Cette vision de Rome comme une société décadente était effroyable pour certains, mais il était aussi facile de voir pourquoi elle paraissait attrayante pour d’autres. Oscar Wilde parlait de Platon en public mais s’était aussi fait couper les cheveux dans le style d’un empereur décadent et se référait en privé aux jours avant sa chute comme ses « heures néroniennes ». Teleny, le roman pornographique publié de manière anonyme en 1893 (qui a parfois été attribué à l’auteur irlandais), fait des liens clairs entre sa propre fascination pour les grands pénis et les préoccupations priapiques de Rome. Les anciens Grecs, en revanche, avaient représenté dans leur art des jeunes hommes avec de petits pénis comme une vision de la beauté parfaite masculine. Teleny présente également une orgie masculine au cours de laquelle les participants (dont certains sont travestis) sont excités par des images recréant des peintures murales romaines sexuellement explicites. Les amants maudits masculins et pourtant fidèles au cœur de ce roman sont joués par l’empereur Hadrien et son bien-aimé condamné, Antinoüs, le beau jeune homme commémoré par Hadrien en statues et images partout dans l’empire. À ce jour, les illustrations de l’empereur et de son esclave, le gladiateur romain et le légionnaire, restent des éléments de base de la pornographie gay, érotisant les différences de pouvoir entre les hommes et leur insertion dans une esthétique gay moderne qui accorde une grande valeur à l’hypermasculinité.

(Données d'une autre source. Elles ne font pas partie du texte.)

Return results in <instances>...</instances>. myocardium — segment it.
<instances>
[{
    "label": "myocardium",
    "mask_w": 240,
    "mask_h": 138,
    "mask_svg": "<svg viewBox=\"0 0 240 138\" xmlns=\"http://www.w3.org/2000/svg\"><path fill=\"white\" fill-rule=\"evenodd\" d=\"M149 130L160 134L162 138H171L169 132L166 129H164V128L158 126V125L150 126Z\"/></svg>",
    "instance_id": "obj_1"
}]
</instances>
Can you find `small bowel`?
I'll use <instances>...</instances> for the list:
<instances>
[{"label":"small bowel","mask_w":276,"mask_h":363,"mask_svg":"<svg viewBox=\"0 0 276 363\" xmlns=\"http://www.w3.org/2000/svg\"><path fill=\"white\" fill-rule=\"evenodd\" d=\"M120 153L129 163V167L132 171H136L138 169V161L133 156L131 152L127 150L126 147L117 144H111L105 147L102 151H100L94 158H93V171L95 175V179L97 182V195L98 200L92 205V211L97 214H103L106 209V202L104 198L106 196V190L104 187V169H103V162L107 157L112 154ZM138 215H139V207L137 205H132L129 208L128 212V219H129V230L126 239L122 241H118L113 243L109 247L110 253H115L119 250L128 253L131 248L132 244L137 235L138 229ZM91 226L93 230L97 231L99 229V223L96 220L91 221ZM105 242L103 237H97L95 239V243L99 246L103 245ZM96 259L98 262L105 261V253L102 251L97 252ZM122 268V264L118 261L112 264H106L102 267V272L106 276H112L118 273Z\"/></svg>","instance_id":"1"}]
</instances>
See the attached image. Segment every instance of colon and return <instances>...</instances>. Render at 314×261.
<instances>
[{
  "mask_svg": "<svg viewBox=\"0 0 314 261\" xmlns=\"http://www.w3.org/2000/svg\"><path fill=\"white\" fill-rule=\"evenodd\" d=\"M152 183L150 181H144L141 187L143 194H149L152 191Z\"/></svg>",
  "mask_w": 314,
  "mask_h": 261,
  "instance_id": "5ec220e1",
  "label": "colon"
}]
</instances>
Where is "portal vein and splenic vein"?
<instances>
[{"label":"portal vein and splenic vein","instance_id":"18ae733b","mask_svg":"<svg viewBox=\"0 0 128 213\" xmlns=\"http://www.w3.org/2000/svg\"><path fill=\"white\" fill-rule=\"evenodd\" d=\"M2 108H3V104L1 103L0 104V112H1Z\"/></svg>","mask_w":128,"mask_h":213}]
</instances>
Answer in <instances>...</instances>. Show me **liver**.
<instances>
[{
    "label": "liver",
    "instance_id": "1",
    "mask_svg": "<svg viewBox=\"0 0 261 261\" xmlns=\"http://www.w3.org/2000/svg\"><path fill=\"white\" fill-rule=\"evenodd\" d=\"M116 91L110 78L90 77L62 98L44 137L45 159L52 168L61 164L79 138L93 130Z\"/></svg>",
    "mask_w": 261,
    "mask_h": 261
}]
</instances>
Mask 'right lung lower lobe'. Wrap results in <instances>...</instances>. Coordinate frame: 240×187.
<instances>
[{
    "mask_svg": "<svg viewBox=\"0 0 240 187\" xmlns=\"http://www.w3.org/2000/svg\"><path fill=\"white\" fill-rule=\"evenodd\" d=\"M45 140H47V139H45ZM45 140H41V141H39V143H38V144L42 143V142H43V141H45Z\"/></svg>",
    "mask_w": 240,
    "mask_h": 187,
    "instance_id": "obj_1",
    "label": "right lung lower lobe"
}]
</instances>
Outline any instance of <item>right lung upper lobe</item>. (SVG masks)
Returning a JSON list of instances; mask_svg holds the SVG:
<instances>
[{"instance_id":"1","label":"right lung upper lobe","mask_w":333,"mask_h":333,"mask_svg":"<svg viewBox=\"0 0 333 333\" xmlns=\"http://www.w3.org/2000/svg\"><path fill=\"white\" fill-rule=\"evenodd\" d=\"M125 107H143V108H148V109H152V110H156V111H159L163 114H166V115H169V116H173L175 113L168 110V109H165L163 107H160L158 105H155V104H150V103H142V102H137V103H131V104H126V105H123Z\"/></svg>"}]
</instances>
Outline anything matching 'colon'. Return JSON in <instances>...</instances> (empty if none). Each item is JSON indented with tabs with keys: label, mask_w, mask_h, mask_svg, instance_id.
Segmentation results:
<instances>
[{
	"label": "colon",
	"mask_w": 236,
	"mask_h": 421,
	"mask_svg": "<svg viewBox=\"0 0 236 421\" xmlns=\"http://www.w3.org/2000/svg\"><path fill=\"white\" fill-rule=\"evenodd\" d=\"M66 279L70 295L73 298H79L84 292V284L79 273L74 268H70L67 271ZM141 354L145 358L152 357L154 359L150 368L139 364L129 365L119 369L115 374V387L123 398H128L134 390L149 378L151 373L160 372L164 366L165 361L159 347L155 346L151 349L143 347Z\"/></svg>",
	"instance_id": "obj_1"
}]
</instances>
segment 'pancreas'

Le désir lesbien et les femmes le ressentant sont mentionnés à plusieurs reprises en termes hostiles dans la littérature romaine. Le poète satirique Juvénal est particulièrement cinglant sur les femmes qui ont des rapports sexuels avec d’autres femmes, mais sa désapprobation n’a pas empêché Anne Lister (1791-1840) de Shibden Hall, près de Halifax de trouver excitante sa poésie sur ce thème. Elle a également utilisé le travail de Juvénal et des références à d’autres poètes romains qui avaient discuté du désir lesbien pour sonder les tendances des autres femmes.
Rome propose également des modèles pour les identités transgenres, la fluidité sexuelle et une gamme de configurations et possibilités sexuelles. La poétesse lauréate Carol Ann Duffy, par exemple, joue sur le portrait d’un des nombreux personnages androgynes du poète Ovide de ses nombreux personnages androgynes de ses Métamorphoses, dans son poème publié en 1999 « From Mrs Tiresia » (dans la collection The World’s Wife). Le personnage Tirésias d’Ovide a été transformé d’homme en femme, puis de nouveau en homme, et profite clairement de cette fluidité entre les sexes, car il révèle que le sexe est plus agréable en tant que femme.
Rome, de ce fait, a offert aux personnes de la communauté LGBT à travers l’Histoire un modèle d’une société dans laquelle les désirs pour le même sexe étaient très visibles et ouvertement discutés, ainsi qu’un certain nombre d’auteurs qui avaient en effet leur franc-parler sur le sexe et la sexualité. Ils ont écrit sur un sujet tabou dans beaucoup d’autres traditions, comme le travestissement, les personnes transgenres et les changements de sexe.
Aujourd’hui, Rome nous offre une vision positive aux multiples facettes du sexe et des possibilités et permutations sexuelles remettant en question la version la plus célèbre, mais aussi plus limitée, de l’homosexualité grecque qui a joué un rôle si important dans l’histoire LGBT.
Traduction réalisée par Pauline Vuillemin,
étudiante du Master « Traduction Spécialisée Multilingue » – TSM, de l’Université Lille 3.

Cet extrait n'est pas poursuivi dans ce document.